[What you need to do]
(1) Which markers does the excerpt on cardiac imaging say CMR provides to indicate myocardial fibrosis? List every one.
(2) Write out the passage of the excerpt on cardiac imaging starting with "ExCMR enables simultaneous" and going on through "evaluation of DCM.".
(3) In the excerpt on cardiac imaging, why is a more comprehensive assessment of ExCMR's financial impact called warranted? Answer in one to three sentences.

[Excerpt to read]
In clinical practice, initial assessment often includes echocardiogram (echo). While it is a potentially useful and affordable tool, it is highly operator-dependent and lacks the ability to characterize myocardial tissue—an important feature for differentiating DCM from physiological remodeling [3]. In contrast, CMR provides unique markers such as the presence of late gadolinium enhancement (LGE), elevated native T1 values, and increased extracellular volume fraction (ECV), which indicate myocardial fibrosis typical of pathological DCM, but are generally absent in physiological adaptation [4].
ExCMR enables simultaneous evaluation of both myocardial function under stress and tissue composition. Despite its clinical potential, data on the cost efficiency of ExCMR remain scarce, with only a single published study evaluating cost implications using treadmill ExCMR for ischemic assessment [5]. Given the increasing need for cost-effective diagnostic strategies, a more comprehensive assessment of ExCMR’s financial impact is warranted. From this single-center experience, we compared the costs associated with ExCMR versus conventional CMR for the evaluation of DCM.

[Raw data]

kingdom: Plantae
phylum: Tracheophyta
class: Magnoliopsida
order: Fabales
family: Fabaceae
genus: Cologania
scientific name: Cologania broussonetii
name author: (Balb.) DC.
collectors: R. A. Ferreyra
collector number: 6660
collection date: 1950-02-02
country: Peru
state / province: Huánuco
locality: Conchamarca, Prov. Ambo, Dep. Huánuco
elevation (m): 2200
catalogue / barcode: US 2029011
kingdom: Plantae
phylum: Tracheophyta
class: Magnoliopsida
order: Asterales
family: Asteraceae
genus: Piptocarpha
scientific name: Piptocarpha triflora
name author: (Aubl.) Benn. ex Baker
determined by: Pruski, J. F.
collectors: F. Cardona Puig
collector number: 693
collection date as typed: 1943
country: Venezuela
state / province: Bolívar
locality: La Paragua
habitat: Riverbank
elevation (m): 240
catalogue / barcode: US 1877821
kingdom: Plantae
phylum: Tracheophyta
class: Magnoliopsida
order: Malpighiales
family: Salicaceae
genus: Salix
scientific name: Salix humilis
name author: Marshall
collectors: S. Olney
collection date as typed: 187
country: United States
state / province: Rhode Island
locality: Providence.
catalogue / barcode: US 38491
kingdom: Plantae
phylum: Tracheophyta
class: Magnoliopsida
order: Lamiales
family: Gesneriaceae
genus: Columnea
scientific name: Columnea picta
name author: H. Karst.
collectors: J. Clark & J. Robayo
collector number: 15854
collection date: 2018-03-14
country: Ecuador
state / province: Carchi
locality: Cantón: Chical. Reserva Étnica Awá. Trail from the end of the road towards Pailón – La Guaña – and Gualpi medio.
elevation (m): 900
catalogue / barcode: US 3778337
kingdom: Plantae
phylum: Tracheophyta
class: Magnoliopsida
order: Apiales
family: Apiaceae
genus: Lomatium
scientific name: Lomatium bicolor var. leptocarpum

[Task-by-task outputs]
(1)
- presence of late gadolinium enhancement (LGE)
- elevated native T1 values
- increased extracellular volume fraction (ECV)

(2)
ExCMR enables simultaneous evaluation of both myocardial function under stress and tissue composition. Despite its clinical potential, data on the cost efficiency of ExCMR remain scarce, with only a single published study evaluating cost implications using treadmill ExCMR for ischemic assessment [5]. Given the increasing need for cost-effective diagnostic strategies, a more comprehensive assessment of ExCMR’s financial impact is warranted. From this single-center experience, we compared the costs associated with ExCMR versus conventional CMR for the evaluation of DCM.

(3) Data on the cost efficiency of ExCMR remain scarce. Only a single published study has evaluated its cost implications, using treadmill ExCMR for ischemic assessment. There is also an increasing need for cost-effective diagnostic strategies.